The 5 acre property is on the west side of old U.S. Route 117. By 2010, the business was described by visitors as having "vehicles and parts slowly returning to the soil." Collier died on 11 February 2018, at the age of 88. The administration of the estate was placed mainly on Robbie Collier, the oldest son.

== Business ==
As of 2012, Collier Motors sits frozen in time. Attempting to settle Robert Collier's estate, the Collier family continues to sell off the remaining inventory. However, most have remained outside, unprotected, on the lot since the early 1980s. Vehicles included 1970s and 1980s-model AMCs, such as Gremlins, Pacers, Ambassadors, Matadors, Javelins, Eagles, Spirits, Hornets, and Concords. Some of the cars still retain their original Monroney window stickers. Once the inventory has been sold or otherwise disposed of, the property will be cleared and listed for sale.

== Historic vehicles ==
Historic vehicles owned by the Collier family and stored at the lot have included unique examples such as four 1950s Nash-Healeys and Barry Goldwater's two-seat AMX muscle car with a "tricked-out dash". There were also two Alabama Highway Patrol Javelins and a 1950 Nash Statesman from the 1991 movie The Marrying Man.

The policy has been to sell complete cars, not to part them out.
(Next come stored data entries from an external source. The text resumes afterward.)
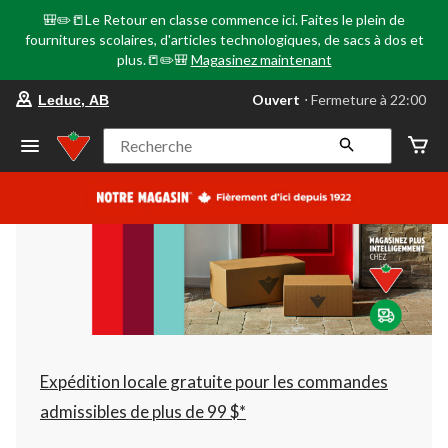
🎒✏️📒Le Retour en classe commence ici. Faites le plein de
fournitures scolaires, d'articles technologiques, de sacs à dos et
plus.📒✏️🎒
Magasinez maintenant
votre
Ouvert
⋅ Fermeture à 22:00
Leduc, AB
magasin
préféré
est
Recherche
Leduc,
AB,
courament
Ouvert,
Fermeture
à
à
22:00
cliquer
pour
changer
Expédition locale gratuite pour les commandes
admissibles de plus de 99 $*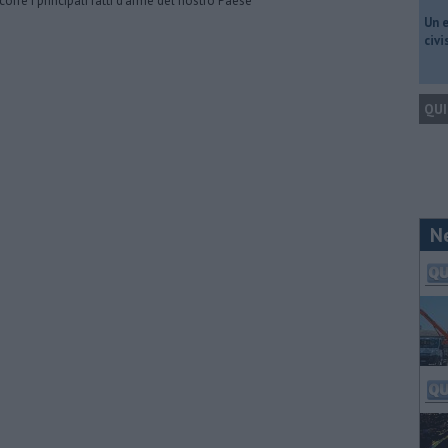
rcorre i principali fatti d'arme del nostro Paese
​Un 
civ
QUI
N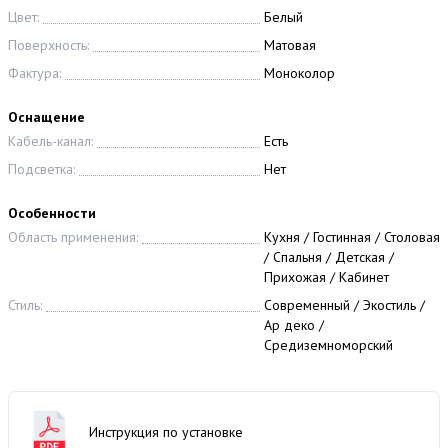
Цвет:
Белый
Поверхность:
Матовая
Фактура:
Моноколор
Оснащение
Кабель-канал:
Есть
Подсветка:
Нет
Особенности
Область применения:
Кухня / Гостинная / Столовая
/ Спальня / Детская /
Прихожая / Кабинет
Стиль:
Современный / Экостиль /
Ар деко /
Средиземноморский
Инструкция по установке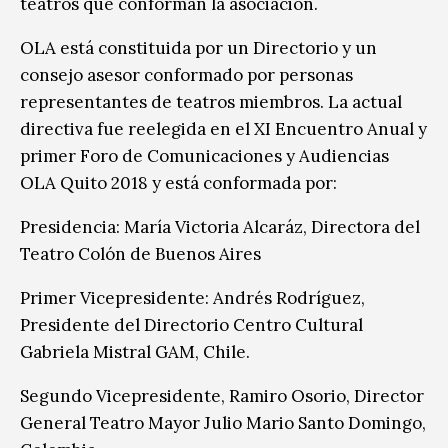
teatros que conforman la asociación.
OLA está constituida por un Directorio y un
consejo asesor conformado por personas
representantes de teatros miembros. La actual
directiva fue reelegida en el XI Encuentro Anual y
primer Foro de Comunicaciones y Audiencias
OLA Quito 2018 y está conformada por:
Presidencia: María Victoria Alcaráz, Directora del
Teatro Colón de Buenos Aires
Primer Vicepresidente: Andrés Rodríguez,
Presidente del Directorio Centro Cultural
Gabriela Mistral GAM, Chile.
Segundo Vicepresidente, Ramiro Osorio, Director
General Teatro Mayor Julio Mario Santo Domingo,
A late-2021 estimate noted 40 "desirable" and restoration-worthy cars that include some high-performance equipped AMCs.

== Television ==
The American Pickers History Channel show (Season 10, Episode 1, "A Hard Rain's Gonna Fall" originally aired 13 May 2015) recounts the effort to retrieve two 1954 Nash-Healey sports cars for which they paid $46,000.

In the Lost in Transmission History Channel show (Season 1, Episode 5, "Fly Like an Eagle", originally aired 4 June 2015), the objective is to purchase replacement fender flares for an AMC Eagle.

Airing on 15 November 2022, Roadworthy Rescues (Season 1, Episode 7, "Rebel with a Cause") starring Derek Bieri, creator of the Vice Grip Garage YouTube channel, describes finding a 1967 AMC Rebel SST convertible to restore.